• **Görev 1**:
Kamera parametrelerini içeren kayıtların tüm satırlarını, her satır bir dize olacak şekilde JSON dize listesi olarak verin. Boş satırları atlayın, resimleri yanıta katmayın.

• **Alıntı metin**:

************

GmbH ile Sınırların Ötesinde
Dergi Konuları

GmbH ile Sınırların Ötesinde

Berlin’in meşhur bol elektrikli dans pistlerinden global moda sahnesine... Son zamanların ses getiren yaratıcı duo’su, Serhat Işık ve Benjamin Alexander Huseby ile GmbH’in çok kültürlü, bol müzikli ve sınır tanımayan tasarımlarına dair...

Fotoğraf: Hyungsik Kim

 

GmbH’in ilk koleksiyonlarını Paris’te sergilemelerinin üzerinden yalnızca dört sene geçti ama marka istikrarlı bir şekilde hayran kitle- sini büyütmeye devam ediyor. 2017’de prestijli LVMH ödülüne aday gösterilen Berlinli ikili, ilk günden beri içine doğdukları göçmen kültürünü anlatıyor ve kabullenilmiş cinsiyet bariyerlerini sorguluyor. 

Carl Rogers’ın ünlü sözü “en kişisel olanın en evrensel olduğunu” kanıtlarcasına, ana yurtlarından kıta Avrupa’sına taşıdıkları kırılgan aidiyetlikleri ve göçmen hikayeleri Paris’in prestijli moda sahnesinde büyük ses getiriyor. Sahici olan her yerde kabul görüyor. Markanın kurucuları Serhat Işık, Türk ve Almanya doğumlu, Benjamin Alexander Huseby ise Pakistan ve Norveç asıllı. Bu kalabalık ve çok kültürlü tasarım evliliğinin ilk olarak Berlin’in kulüp sahnelerinde yeşerdiğini de belirtmek gerek. Serhat ve Benjamin ile; “limited şirketi” anlamına gelen ve Alman kurumsallığıyla dalga geçen isimlerinden aktivizme, kulüp kültüründen David Attenborough hayranlıklarına ferah bir alanda sohbet ettik.

************

• **Görev 2**:
GmbH markasını anlatan yazıyı son cümlesinden sonra sürdürün.

• **Veri bölümü**:
************

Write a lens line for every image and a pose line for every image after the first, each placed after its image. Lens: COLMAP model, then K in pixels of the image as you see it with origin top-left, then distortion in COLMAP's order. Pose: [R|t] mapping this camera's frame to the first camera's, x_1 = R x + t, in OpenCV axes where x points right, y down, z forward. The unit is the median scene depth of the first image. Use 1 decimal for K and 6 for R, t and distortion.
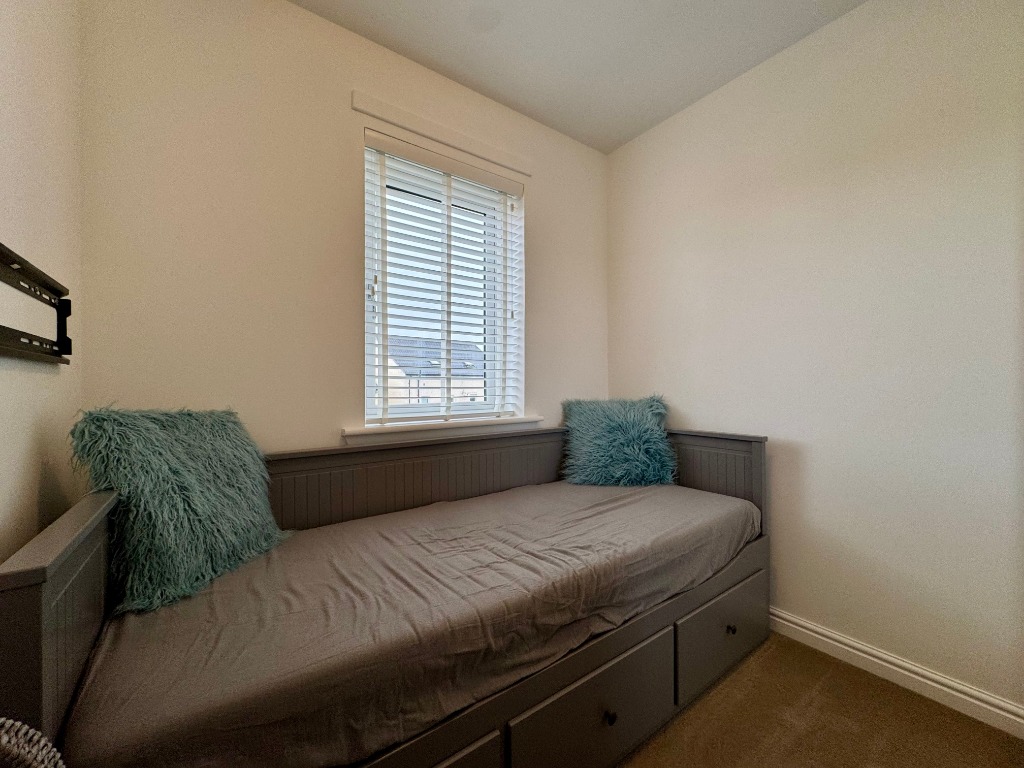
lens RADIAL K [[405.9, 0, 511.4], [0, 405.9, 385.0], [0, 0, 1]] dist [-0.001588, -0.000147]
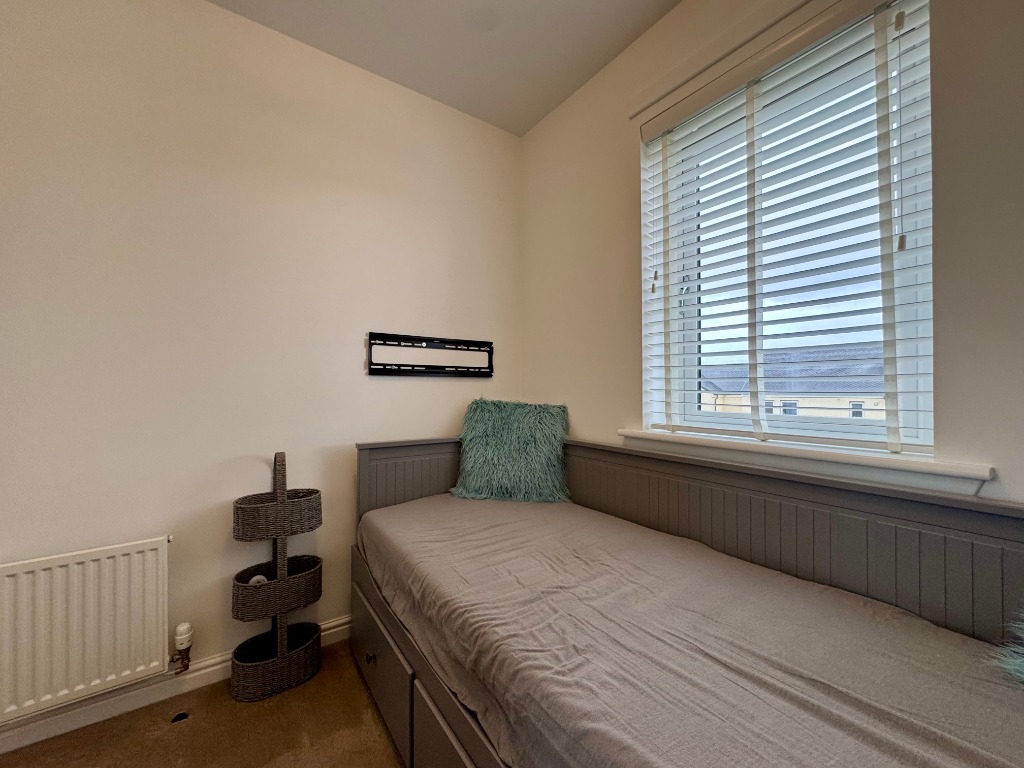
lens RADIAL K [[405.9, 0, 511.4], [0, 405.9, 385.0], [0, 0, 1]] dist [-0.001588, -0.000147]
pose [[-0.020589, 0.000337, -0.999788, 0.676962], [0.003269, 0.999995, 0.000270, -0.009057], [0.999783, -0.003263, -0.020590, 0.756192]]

************

• **Yanıt alanı 1**:
[
  "Write a lens line for every image and a pose line for every image after the first, each placed after its image. Lens: COLMAP model, then K in pixels of the image as you see it with origin top-left, then distortion in COLMAP's order. Pose: [R|t] mapping this camera's frame to the first camera's, x_1 = R x + t, in OpenCV axes where x points right, y down, z forward. The unit is the median scene depth of the first image. Use 1 decimal for K and 6 for R, t and distortion.",
  "lens RADIAL K [[405.9, 0, 511.4], [0, 405.9, 385.0], [0, 0, 1]] dist [-0.001588, -0.000147]",
  "lens RADIAL K [[405.9, 0, 511.4], [0, 405.9, 385.0], [0, 0, 1]] dist [-0.001588, -0.000147]",
  "pose [[-0.020589, 0.000337, -0.999788, 0.676962], [0.003269, 0.999995, 0.000270, -0.009057], [0.999783, -0.003263, -0.020590, 0.756192]]"
]

• **Yanıt alanı 2**:
BERLIN IN BERLIN 

Tanışma hikayelerini birçok yerde anlatmış olsalar da, Berlin’de ilk gençlikte geçirdiğim, “ufuk açan” o bir senenin tadı damağımda, ikiliye GmbH’in hikayesini soruyorum. Aslında biraz şehrin o ünlü enerjisinden bahsederler diye umut ediyorum. “Bizi bir araya getiren şey, Avrupa’da- ki göçmenler olarak benzerliklerimiz,deneyimlerimiz ve kulüp kültüründeki geçmişimizdi” diyor ve ekliyorlar; “Kulüpte tanışmamızın çoğu insan için bu kadar özel olması ilginç. Moda ve ‘kulüp kültürü’ aslında her zaman sıkı sıkıya bağlıdır. Andy Warhol’un, 70’lerde Stüdyo 54’te yarattığı yaratıcı sinerjiye baktığınızda da bunu görebilirsiniz. Bizim için de ‘kulüp’ aslında kültürün ve zeitgeist’ın bir parçası. Nasıl büyüdüğümüzle ve kendimizi güvenli hissettiğimiz alanda nasıl sosyalleştiğimizle ilgili...” 

Söz kulüplerin önündeki uzun kuyruklara ve aşılması imkansız gizemli kapısına gelince de Berlin’le ilgili özel olanın fotoğrafa izin verilmemesi olduğunu ve içeride ger- çek bir özgürlük deneyimleyebildiğinizi söylüyorlar. Yani, gerisini artık siz düşünün.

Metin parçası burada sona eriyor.